# Friend Photo Shooot 3*pretty girl inside* :)



## Photofiend (Sep 16, 2007)

I am getting ready to shoot some pictures for one of my girlfriends best friends so we went out later in the day to see what kindof light works best for her due to the fact her hair is sooo light.. Some feed back about be awesome I have never shot a girl with such blonde hair.. 

















These were shot over about a hour while the sun was going down... from bright to hardly at all


----------



## NJMAN (Sep 16, 2007)

Sorry to say, but the skin tone is much too orange.  If you have them in RAW, you easily set the white balance.  Do you have any where we can see her eyes?


----------



## Photofiend (Sep 16, 2007)

NJMAN said:


> Sorry to say, but the skin tone is much too orange.  If you have them in RAW, you easily set the white balance.  Do you have any where we can see her eyes?


I only shoot in Jpeg fine  Yea I think the sunset makes it to orange.. I need to find something because her hair is so light..


----------



## NJMAN (Sep 16, 2007)

You can correct the white balance in JPEG too, using Levels.  Its just easier to shoot in RAW and adjust white balance there.  The late day golden sunlight in awesome for portraits, but if you don't fine tune the skin, it can easily turn out too orange-red like this.


----------



## Photofiend (Sep 16, 2007)

NJMAN said:


> You can correct the white balance in JPEG too, using Levels.  Its just easier to shoot in RAW and adjust white balance there.  The late day golden sunlight in awesome for portraits, but if you don't fine tune the skin, it can easily turn out too orange-red like this.


Duely noted  thanks for the feedback I guess I may just shoot earler in the day or try to correct it in PS.. Her Hair is so light its hard to not blow it out all the time lol.


----------



## Sideburns (Sep 16, 2007)

ya try shooting in RAW.  the editing process is much nicer.

Also, tell her to take off the sunglasses...it's hard to be pretty with half your face hiding behind huge sunglasses..


----------



## Garbz (Sep 17, 2007)

Yeah towards the end of sunset the lighting really does get very orange, but hey you could always switch to B&W and problem solved.

Some feedback:
#1 I like.
#2 That 3/4 back view is not flattering, it does noting for her figure, mostly because the arm is blocking the arch of her back making her look a bit fatter than she is.
#3 Too much background and the subject is a bit too far in the corner of the frame.

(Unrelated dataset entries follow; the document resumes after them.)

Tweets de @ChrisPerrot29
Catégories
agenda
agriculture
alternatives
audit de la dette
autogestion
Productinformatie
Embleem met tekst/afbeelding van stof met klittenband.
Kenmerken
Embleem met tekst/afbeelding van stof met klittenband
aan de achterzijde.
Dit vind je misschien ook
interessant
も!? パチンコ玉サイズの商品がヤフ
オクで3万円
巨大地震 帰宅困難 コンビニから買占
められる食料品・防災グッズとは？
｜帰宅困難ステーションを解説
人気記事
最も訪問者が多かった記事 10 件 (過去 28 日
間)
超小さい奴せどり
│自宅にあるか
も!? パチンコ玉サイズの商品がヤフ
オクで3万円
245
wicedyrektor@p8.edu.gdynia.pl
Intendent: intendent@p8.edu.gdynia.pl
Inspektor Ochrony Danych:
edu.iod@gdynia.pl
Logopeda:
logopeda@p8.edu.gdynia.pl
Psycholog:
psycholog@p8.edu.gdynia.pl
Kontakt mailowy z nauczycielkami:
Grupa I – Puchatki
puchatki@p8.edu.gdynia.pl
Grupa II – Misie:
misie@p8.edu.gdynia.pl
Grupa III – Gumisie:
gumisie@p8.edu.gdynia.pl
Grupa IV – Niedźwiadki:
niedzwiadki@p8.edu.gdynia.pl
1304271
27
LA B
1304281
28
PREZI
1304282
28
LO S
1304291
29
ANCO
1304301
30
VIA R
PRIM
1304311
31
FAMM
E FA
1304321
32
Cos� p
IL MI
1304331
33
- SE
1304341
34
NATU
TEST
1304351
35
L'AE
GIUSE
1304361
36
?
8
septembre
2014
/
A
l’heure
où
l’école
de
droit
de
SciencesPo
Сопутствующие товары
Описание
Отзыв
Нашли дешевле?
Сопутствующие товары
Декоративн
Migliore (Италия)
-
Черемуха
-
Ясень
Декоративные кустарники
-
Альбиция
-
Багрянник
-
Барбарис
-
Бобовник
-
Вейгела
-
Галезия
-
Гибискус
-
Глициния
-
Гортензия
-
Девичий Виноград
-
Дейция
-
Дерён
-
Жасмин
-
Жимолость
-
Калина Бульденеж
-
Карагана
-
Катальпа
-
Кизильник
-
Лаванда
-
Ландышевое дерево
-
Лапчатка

#All: Auto white balance by any chance? The white point looks all over the place on these and should probably be locked at something like daylight or they should be equalised afterwards to match a bit more. Maybe a tighter depth of field too, lens aperture permitting of course.

Disclaimer: These are my opinions and are in no way "right" and definitely not the only way to do this.


----------



## Photofiend (Sep 17, 2007)

Garbz said:


> Yeah towards the end of sunset the lighting really does get very orange, but hey you could always switch to B&W and problem solved.
> 
> Some feedback:
> #1 I like.
> ...


No no you thats very good feedback i guess I really do need to start shooting in raw


----------



## DeepSpring (Sep 23, 2007)

I agree with what Garbz said. Honestly that pose just got me annoyed. You can use it once if it is done right but over and over again I am tired of it. It looks like she thinks she is better then everyone else and when I look at a picture I don't want to feel "smaller"

Take the glasses off, move the hair from infront of her face, and pull her not pull in her stomach, shes not doing anything for her boobs by trying to push them out. 


Now get out there and do it again


----------



## ShaCow (Sep 23, 2007)

shes hot


----------



## just x joey (Sep 23, 2007)

ShaCow said:


> shes hot



 agreed.

but they are just a tad boring to me, try a shallower depth of field.


----------



## sxgt (Sep 23, 2007)

it looks like you used the AUTO settings...  looks like there was not a LOT of light outside, im sure with better lighting and better use of manual settings you can achieve higher quality.


----------